Unless you actually pay attention to MTV or any of its various offspring you probably have no idea that the MTV Movie Awards even exists. Or that it’s this coming Thursday. Or that Gnarls Barkley is performing (or AFI or Christina Aguilera).
Anyone who actually watches this meaningless “awards” show definitely needs to get out a little more, and now with YouTube and TiVo etc., periodically flipping to the show to try to catch the Gnarls performance won’t be necessary. Anyway, that’s beside the point. The real question here is if this Gnarls performance will actually matter.
Ever since “Crazy” reached the top of the UK singles charts, Gnarls was destined to be the recipient of the 2006 Indie’s New Big Hope Award (with a generous thanks to previous winners Sufjan Stevens, Franz Ferdinand etc.). “Crazy” is obviously this year’s “Float On”/“Take Me Out” except that Cee-Lo and Danger Mouse have the eccentricity and (just enough) charisma to maybe turn their act into something that people care about for more than 2 ˝ weeks.
Occasionally MTV will let an indie act play on one of their award shows.

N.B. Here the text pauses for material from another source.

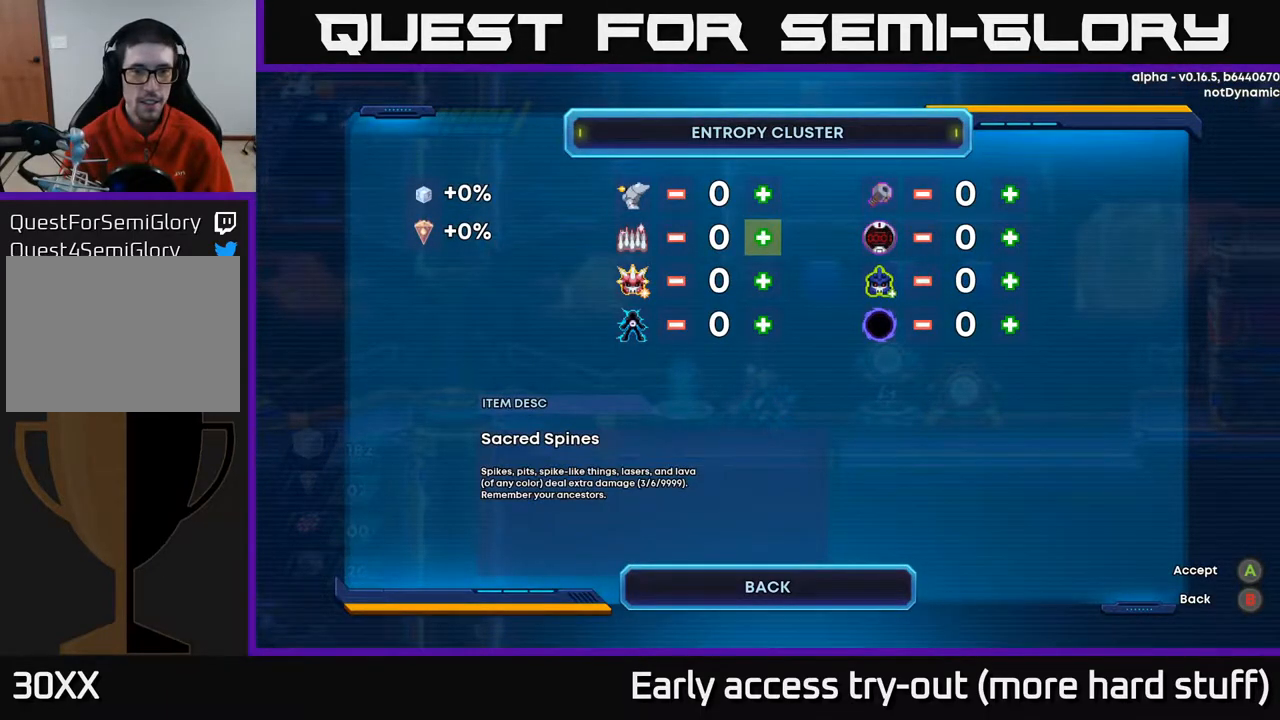
{"buttons": [], "right_stick": "center", "events": []}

Too bad they tend to mess it up each time out. A few years back The Hives and The Vines put on an absolute horrid Battle of the Bands type of thing and in 2004 Yeah Yeah Yeahs did “Maps.” That performance did nothing in the way of making YYYs important in an MTV way, it was all freak-out Karen O and a stage set-up that was Teletubbies-esque (read: WTF?).
So I don’t expect anyone to pay attention or to care about the “Crazy” performance beyond 12 year-old girls asking themselves why a huge black guy is dressed like the Scarecrow from the Wizard of Oz. Which isn’t to say that the performance won’t be fucking great. On Top of the Pops earlier this year Gnarls and a 20+ ensemble dressed as pilots/other airplane personnel—an absolute “call your friends immediately after to discuss” kind of performance.
So my prediction is Gnarls will do their thing in grand fashion. Maybe VH1’s Best Week Ever will give it a little air time. Maybe they’ll snag an SNL gig. But just like all the other “indie” acts to play an MTV awards show, they’ll probably fall by the wayside and the few of us who think that it would be cool for a true indie act to actually make it big in the US will have to wait for Arctic Monkeys to (finally) catch on.